I don’t have to rehearse all the stupid, nasty, racist, bigoted things that crusty pants Ted Nugent has said, but here are a few of them:

“If Barack Obama becomes the next president in November, again, I will either be dead or in jail by this time next year. Why are you laughing? Do you think that’s funny? That’s not funny at all. I’m serious as a heart attack.”

“I have obviously failed to galvanize and prod, if not shame enough Americans to be ever vigilant not to let a Chicago communist-raised, communist-educated, communist-nurtured subhuman mongrel like the ACORN community organizer gangster Barack Hussein Obama to weasel his way into the top office of authority in the United States of America.”

“I was in Chicago last week. I was in Chicago and said, “Hey, Obama you might want to suck on one of these you punk.” Obama, he’s a piece of shit, and I told him to suck on my machine gun. Let’s hear it for him. And then I was in New York. I said, “Hey, Hillary, you might want to ride one of these into the sunset, you worthless bitch. Since I’m in California, how about Barbara Boxer, she might want to suck on my machine gun. And Dianne Feinstein, ride one of these you worthless whore.

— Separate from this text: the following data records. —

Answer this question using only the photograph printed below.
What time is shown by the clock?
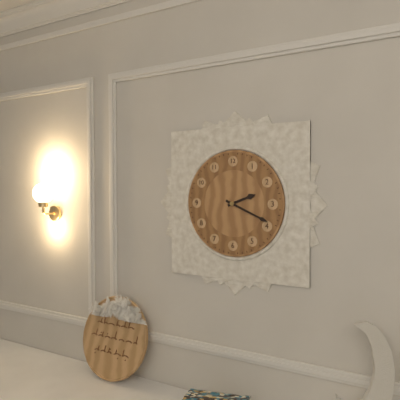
2:19
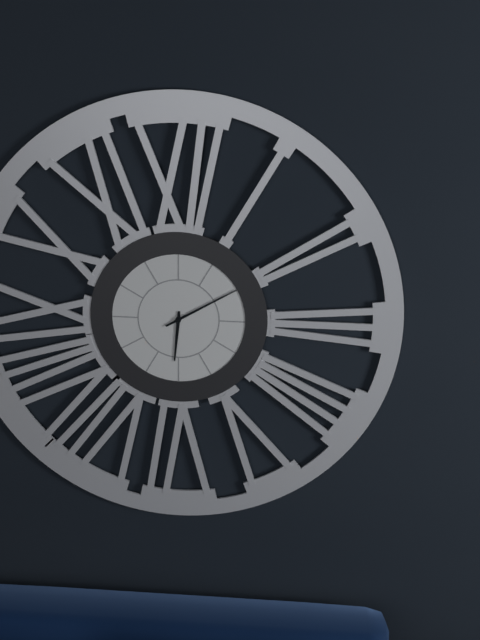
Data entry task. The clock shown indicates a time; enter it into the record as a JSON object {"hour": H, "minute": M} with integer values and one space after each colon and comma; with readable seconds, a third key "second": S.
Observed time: {"hour": 6, "minute": 10}
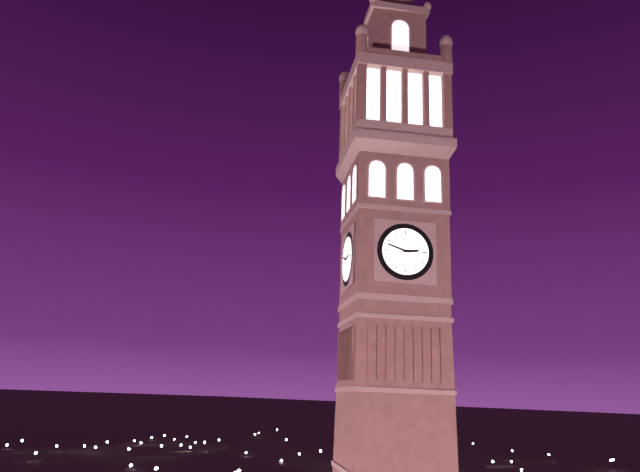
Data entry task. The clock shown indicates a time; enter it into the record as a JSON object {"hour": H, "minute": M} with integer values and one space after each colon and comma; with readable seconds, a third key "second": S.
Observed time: {"hour": 2, "minute": 48}
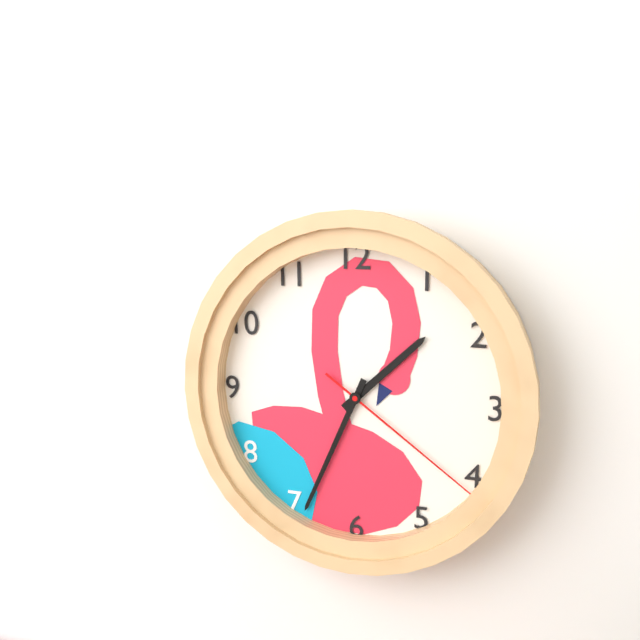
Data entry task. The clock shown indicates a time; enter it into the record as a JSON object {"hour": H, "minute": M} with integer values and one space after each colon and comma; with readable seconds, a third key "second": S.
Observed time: {"hour": 1, "minute": 34, "second": 21}
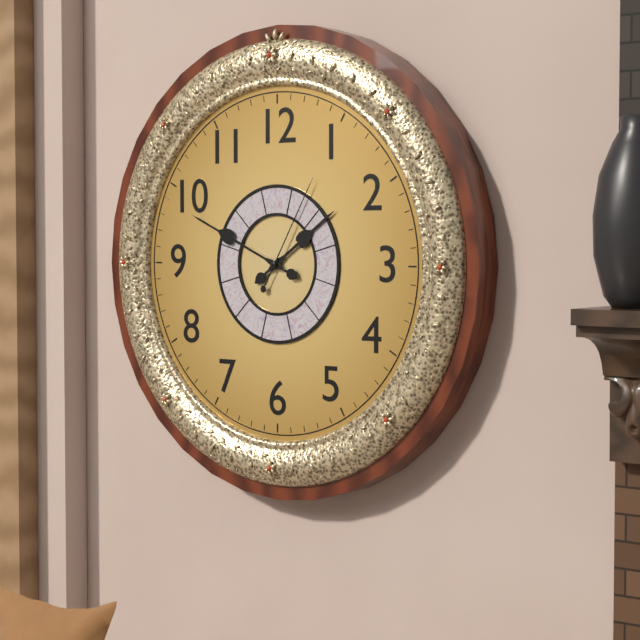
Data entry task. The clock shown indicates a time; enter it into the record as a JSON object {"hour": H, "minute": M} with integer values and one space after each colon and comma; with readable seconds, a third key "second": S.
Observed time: {"hour": 1, "minute": 49, "second": 5}
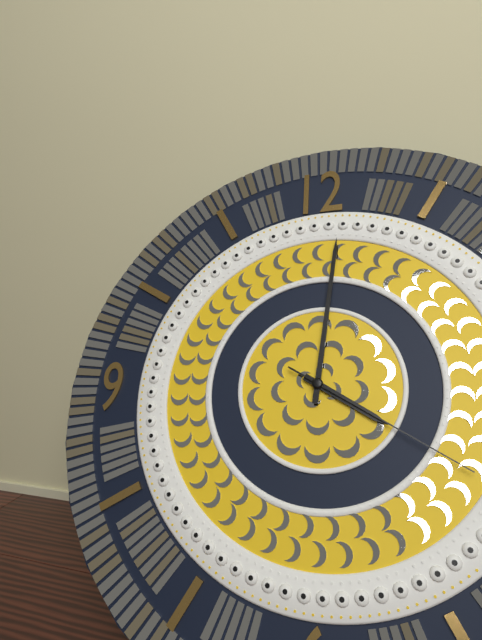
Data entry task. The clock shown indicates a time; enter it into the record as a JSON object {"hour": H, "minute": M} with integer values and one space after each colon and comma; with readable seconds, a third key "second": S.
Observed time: {"hour": 4, "minute": 1, "second": 20}
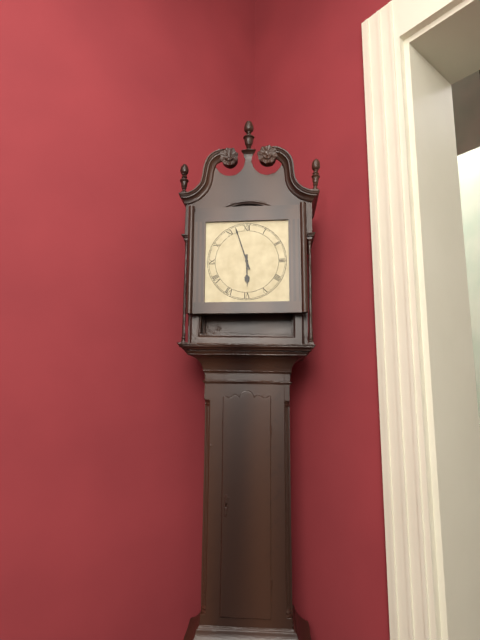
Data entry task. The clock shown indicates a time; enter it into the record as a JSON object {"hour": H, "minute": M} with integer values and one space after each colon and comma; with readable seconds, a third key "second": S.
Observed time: {"hour": 5, "minute": 57}
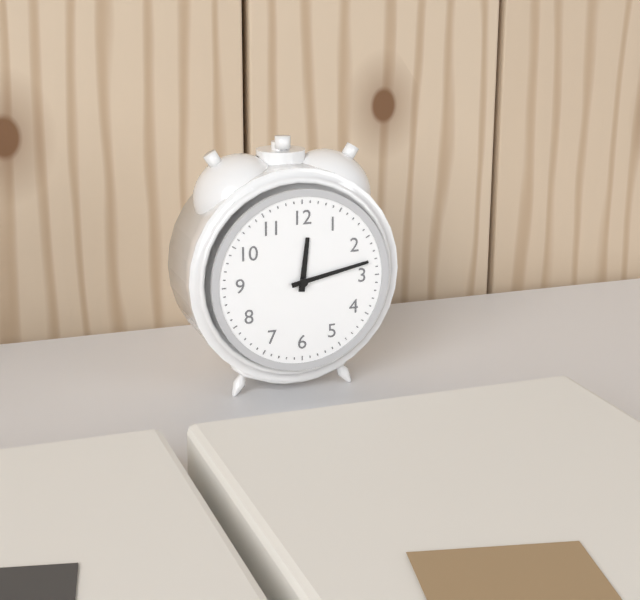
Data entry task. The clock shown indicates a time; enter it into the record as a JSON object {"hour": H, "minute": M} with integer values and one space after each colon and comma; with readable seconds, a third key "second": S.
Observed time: {"hour": 12, "minute": 13}
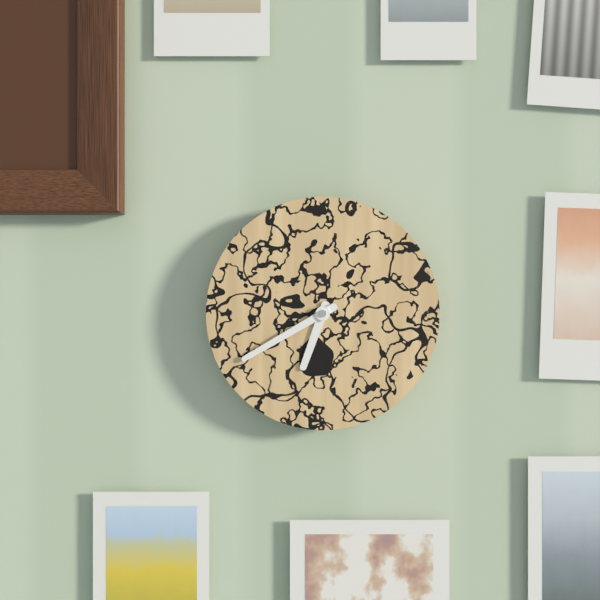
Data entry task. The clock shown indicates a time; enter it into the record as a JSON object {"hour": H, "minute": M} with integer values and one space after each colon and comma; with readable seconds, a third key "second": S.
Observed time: {"hour": 6, "minute": 40}
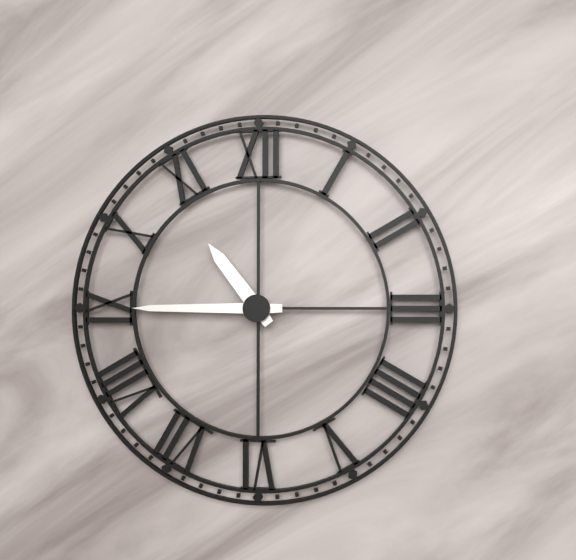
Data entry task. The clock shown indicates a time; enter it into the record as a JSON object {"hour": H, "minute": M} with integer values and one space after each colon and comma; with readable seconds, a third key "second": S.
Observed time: {"hour": 10, "minute": 45}
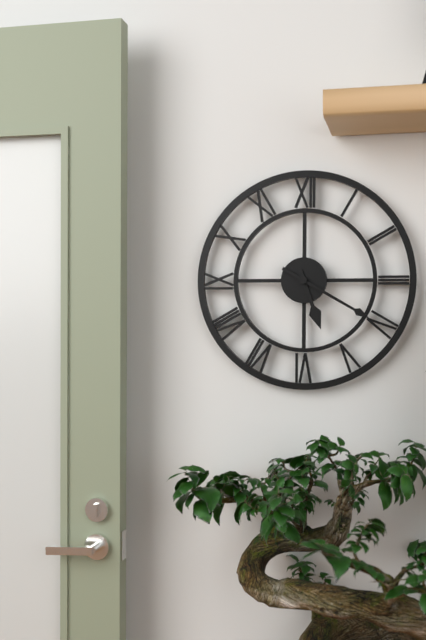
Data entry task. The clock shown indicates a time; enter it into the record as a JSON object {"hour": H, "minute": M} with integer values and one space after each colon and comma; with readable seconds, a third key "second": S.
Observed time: {"hour": 5, "minute": 20}
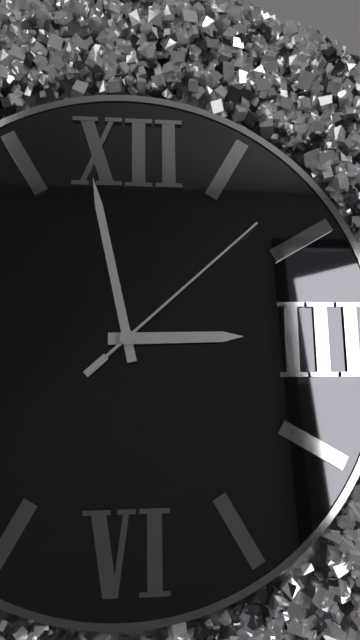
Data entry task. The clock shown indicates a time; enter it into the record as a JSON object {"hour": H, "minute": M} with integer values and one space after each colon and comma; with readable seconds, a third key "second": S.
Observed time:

Any questions?”

Those are the words of a man whom Sarah Palin—a classless quitter cynically brought into American politics by a tainted John McCain, thereby helping pave the way for Tr-mpism—embraces and celebrates. Those are the words of a man with whom she proudly stood in the White’s House, in front of a portrait of the former First Lady—the same one Nugent called a “worthless bitch” and suggested she “ride” on his “machine gun”—and mocked Hillary Clinton. And Palin stood there and posed with Ted Nugent in front of that portrait with the permission of Donald Tr-mp, who might have been the one Nugent was referring to when he told the New York Times that someone asked the three of them to “extend their middle fingers beneath the portrait.”

The term “white trash” goes back a long way in American history. It has had a lot of meanings over time. Certainly, somewhere in the extended pedigree of that word Donald Tr-mp and his vulgar, boorish, clownish friends can be found. Alongside the misogyny, the racism, the xenophobia, and general bigotry of these people, there is the simple fact that they are unrefined, unpolished, unsophisticated, ill-bred schmucks who, by their very presence, disgrace what is fast becoming the trashiest house in America’s neighborhood.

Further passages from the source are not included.